The task: The output should hold exactly, and only, the lines from the line bearing "Нержавеющие заготовки" through the last line of the listing below, and no pictures.

BEGIN Data records

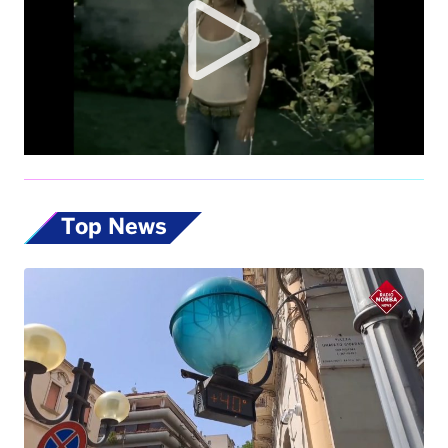
Top News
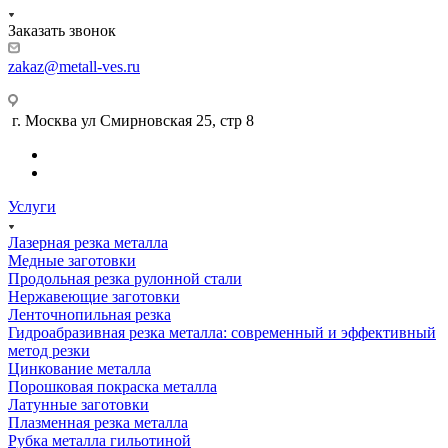
Заказать звонок
zakaz@metall-ves.ru
г. Москва ул Смирновская 25, стр 8
Услуги
Лазерная резка металла
Медные заготовки
Продольная резка рулонной стали
Нержавеющие заготовки
Ленточнопильная резка
Гидроабразивная резка металла: современный и эффективный
метод резки
Цинкование металла
Порошковая покраска металла
Латунные заготовки
Плазменная резка металла
Рубка металла гильотиной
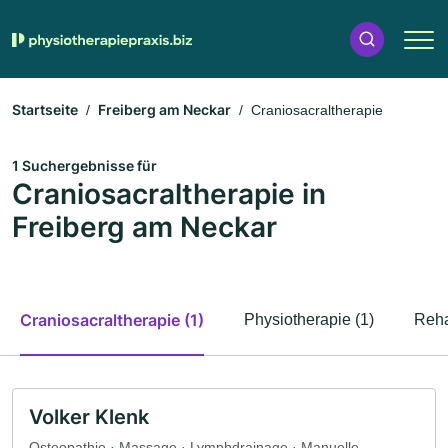
Startseite
Freiberg am Neckar
Craniosacraltherapie
1 Suchergebnisse für
Craniosacraltherapie in
Freiberg am Neckar
Craniosacraltherapie (1)
Physiotherapie (1)
Reha
Volker Klenk
Osteopathie · Massage · Lymphdrainage · Manuelle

END Data records

Solution to the problem:
Нержавеющие заготовки
Ленточнопильная резка
Гидроабразивная резка металла: современный и эффективный
метод резки
Цинкование металла
Порошковая покраска металла
Латунные заготовки
Плазменная резка металла
Рубка металла гильотиной
Startseite
Freiberg am Neckar
Craniosacraltherapie
1 Suchergebnisse für
Craniosacraltherapie in
Freiberg am Neckar
Craniosacraltherapie (1)
Physiotherapie (1)
Reha
Volker Klenk
Osteopathie · Massage · Lymphdrainage · Manuelle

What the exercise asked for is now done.